One of the contentious parts of the bill is an amendment from Sen. Jon Tester of Montana. Tester proposes that farmers with sales of less than $500,000 and who sell most of their product directly to consumers, restaurants or nearby retailers should be exempt from the bill. “The risk that they pose is small,” Sen. Tester said. “They have the ability to meet their consumers eyeball to eyeball. They’re not raising a commodity; they’re raising food. There’s a pride of ownership.”

Tester’s amendment is backed by local foods movement writers such as Michael Pollan and Eric Schlosser. They are mounting a grassroots lobbying campaign in favor of the Tester exemption. 

DTN’s Chris Clayton reports that Tester argues that food processing has become a concentrated market and that this is a cause of the food illness problem. If all producers were subject to the bill’s regulations, Tester says, food processing would become even more concentrated. 

“The problem with our food supply is not with the little guy,” Tester told Clayton. “It’s with the industrialized model that distributes to 20, 30 states, and you can’t trace it back to where it came from, or it’s very difficult to trace back to where it came from, and it creates a problem.”

Meanwhile, at Grist, there is an interesting discussion on this subject. Some food safety advocates say that the record keeping required of farmers is what they should be doing anyway — and, besides, the issue is safety. 

A vote on the bill could come as early as next week.

• The city of Pittsburgh (above) has banned natural gas drilling within city limits.

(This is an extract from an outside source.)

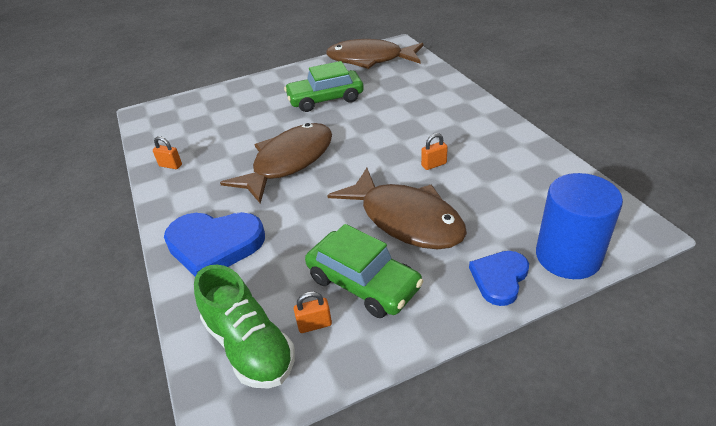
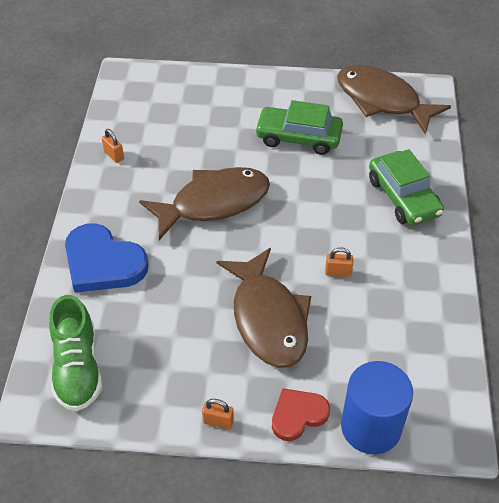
camera: 25 degrees right, 10 degrees up
orange padlock [294,291,332,333] -> orange padlock moved to [202,399,234,429]
green car [305,224,423,318] -> green car moved to [369,149,444,226]
blue heart [469,251,529,306] -> red heart [272,388,330,441]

This is the first such ban in the state, where many rural communities are seeing a boom in natural gas exploration and production. 

Pittsburgh is atop the Marcellus Shale formation that is the center of a huge gas play. Certain production techniques can cause environmental problems. 

The vote on the city council was unanimous. 

• One of the largest livestock brokerages in the country is bouncing checks, according to the Louisville newspaper. The USDA says that Eastern Livestock Co. wrote at least $81 million in hot checks to cattle producers between Nov. 3 and the 10th.